O eu, o Outro e o Virtual

Por Paloma C. Mamede - 21/12/2020


Imagem: Chain Smoking

Luiza lembrou, logo quando acordou, da avó. Uma senhora apaixonada por magnólias e por cheiro de café. O mundo podia estar desabando, contudo o café era a solução de tudo, sempre. Dessa forma, foi à varanda com uma xícara generosa do antídoto. Fazia 4 anos que estava completamente envolta da própria companhia. Gargalhava sozinha, cativava a si mesma, vivia.

As dores, rasgam. E, nem sempre o café cura. Dona Josefa morreu há alguns anos numa época turbulenta a qual muitos chamavam de pandemia. Na verdade, uma pandemia pode ocorrer em qualquer século e com qualquer tipo de doença. Porém, convenhamos que cada pessoa provavelmente enfrentará uma pandemia ou nenhuma. 

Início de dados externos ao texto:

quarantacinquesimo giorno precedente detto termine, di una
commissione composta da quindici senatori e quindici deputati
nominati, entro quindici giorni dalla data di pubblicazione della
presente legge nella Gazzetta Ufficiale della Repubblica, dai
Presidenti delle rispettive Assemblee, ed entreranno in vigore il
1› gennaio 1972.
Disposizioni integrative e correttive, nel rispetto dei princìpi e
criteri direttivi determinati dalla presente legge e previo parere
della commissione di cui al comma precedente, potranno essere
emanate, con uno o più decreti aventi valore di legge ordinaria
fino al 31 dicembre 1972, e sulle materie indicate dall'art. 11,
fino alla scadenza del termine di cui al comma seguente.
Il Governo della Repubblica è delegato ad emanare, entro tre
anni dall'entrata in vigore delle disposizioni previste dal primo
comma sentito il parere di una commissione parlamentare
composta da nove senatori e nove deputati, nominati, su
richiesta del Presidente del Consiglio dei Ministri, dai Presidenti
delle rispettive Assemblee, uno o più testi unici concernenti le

Luiza não se culpa pelo acontecido, não foi ela mesmo. Ela não visitava a sua admiradora de magnólias desde os 10 anos. Todavia, se culpa pela ausência, pelo descaso e pela saudade infinita que não se pode findar. Existe um motivo bem escondido no seu coração, além deste, por ter preferido a solitude. Sabe quando se troca muitos segredos com pessoas que os jogam para o alto e espalham feito confete? 

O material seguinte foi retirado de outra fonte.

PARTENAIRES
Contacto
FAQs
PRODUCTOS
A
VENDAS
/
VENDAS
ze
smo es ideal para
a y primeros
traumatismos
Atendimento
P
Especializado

Ela costumava estar rodeada de pessoas, de amigos, colegas, flertes e possíveis amigos. No fim, naquela época doida de pandemia, houve um surto do virtual. Afinal, ninguém devia ficar transitando de um lado para o outro e tudo mais, era assim que ela pensava. Deste modo, ficou em casa o tempo que pode, tentando evitar qualquer catástrofe. Aquelas ligações fortes que ela achava que tinha, foram se quebrando, percebeu logo que o que os ligava não era a amizade em si, eram os lugares, o gosto pela diversão, o que não era de todo ruim, mas não era só isso que ela achava que tinha cultivado.

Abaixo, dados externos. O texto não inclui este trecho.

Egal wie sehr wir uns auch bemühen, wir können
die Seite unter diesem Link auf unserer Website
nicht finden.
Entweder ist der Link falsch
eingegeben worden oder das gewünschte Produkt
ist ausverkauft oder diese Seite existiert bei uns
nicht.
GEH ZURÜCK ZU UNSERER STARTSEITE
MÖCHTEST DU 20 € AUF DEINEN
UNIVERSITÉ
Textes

Ela não tinha mais convites para distribuir e os “ois” foram ficando fracos e sumidos. Relembrou de quando tinha 8 anos e a televisão ainda era tradição aos finais das tardes. Na casa da vozinha, os vizinhos se juntavam para assistir às novelas, sentados um ao lado do outro em silêncio, os olhos vidrados, as crianças aos cochichos… lembrou da simplicidade da vida, onde claro, sempre houve desavenças. Porém, parecia que tudo era mais vivo e real do que agora. Acendeu um cigarro, respirou fundo… Seria mais um dia de solitude… Olhou o céu, o sol, as árvores, as folhas caindo, a vida passando aos poucos. Era setembro, os ipês amarelos floreavam a vida brasiliense. A fumaça do cigarro brincava com o vento. Enfim, sorriu, porque a vida parecia simples de novo e de agora em diante certamente se tornaria uma admiradora tácita de ipês.